3.) God can never be "an object" of experience, as one object among others. God as an ultimate reality is "the Whence" of all our knowledge (theoretical reason) and action (practical reason).

4.) So, importantly, the feeling of "absolute dependence", which is Schleiermacher's term to denote the most basic and genuine religious feeling, transcends subject-object structure. Rather, this God-consciousness, as he also calls it, is immediate, pre-linguistic and pre-conceptual, and puts us in touch with the Ultimate reality which is God (however, see the bullet-point 6.).

5.) This feeling not only "accompanies our whole existence" (The Christian Faith 4.3), but also colours it and in this way structures it. This is very similar to the claims about existential feelings made by fenomenologists such as Husserl or Merleau-Ponty, and also to Wittgenstein's notion that how we experience the world determines what we experience.
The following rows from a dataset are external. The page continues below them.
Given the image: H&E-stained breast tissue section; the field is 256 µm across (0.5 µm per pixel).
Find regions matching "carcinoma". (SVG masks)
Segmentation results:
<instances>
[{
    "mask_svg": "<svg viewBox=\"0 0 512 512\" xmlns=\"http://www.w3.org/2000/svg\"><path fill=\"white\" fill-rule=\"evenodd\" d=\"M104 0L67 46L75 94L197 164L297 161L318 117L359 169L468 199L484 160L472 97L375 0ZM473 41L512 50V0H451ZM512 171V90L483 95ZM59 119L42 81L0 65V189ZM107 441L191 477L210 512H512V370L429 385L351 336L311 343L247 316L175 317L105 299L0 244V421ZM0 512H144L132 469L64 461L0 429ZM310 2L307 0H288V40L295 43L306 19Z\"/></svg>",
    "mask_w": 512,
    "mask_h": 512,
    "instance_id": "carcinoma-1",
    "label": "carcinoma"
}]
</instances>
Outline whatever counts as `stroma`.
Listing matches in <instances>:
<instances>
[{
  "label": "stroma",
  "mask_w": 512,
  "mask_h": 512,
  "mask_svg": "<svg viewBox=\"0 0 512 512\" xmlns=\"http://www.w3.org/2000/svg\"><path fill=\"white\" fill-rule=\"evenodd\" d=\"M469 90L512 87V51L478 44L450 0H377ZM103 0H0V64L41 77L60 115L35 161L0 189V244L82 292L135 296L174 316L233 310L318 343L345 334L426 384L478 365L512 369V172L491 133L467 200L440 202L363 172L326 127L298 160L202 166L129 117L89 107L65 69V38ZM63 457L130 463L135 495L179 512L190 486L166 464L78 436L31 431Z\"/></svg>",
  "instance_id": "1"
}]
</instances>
6.) However, Schleiermacher was well aware that, "if there is religion at all, it must be social, for that is the nature of man, and it is quite peculiarly the nature of religion." (On Religion, p. 73). So, religion can only be "positive", particular, or situated in socio-historical reality: this means it is necessarily embedded in language, within the life co-shaped by traditions, doctrines, communities and practices. There is no other way a religion, or Christianity, could exist! It can not exist in isolation or just in abstraction. (This proves that George Lindbeck's accusation of Schleiermacher that the latter ignores cultural-linguistic realities and defends a possibility of a non-particular "general religiousness", not situated in time and place, is wrong).

My point is that there is more to Schleiermacher than Barth's or Lindbeck's caricatures of the former's theology. Much of contemporary Christian theology suffers from a far too hasty repudiation of the liberal protestant tradition.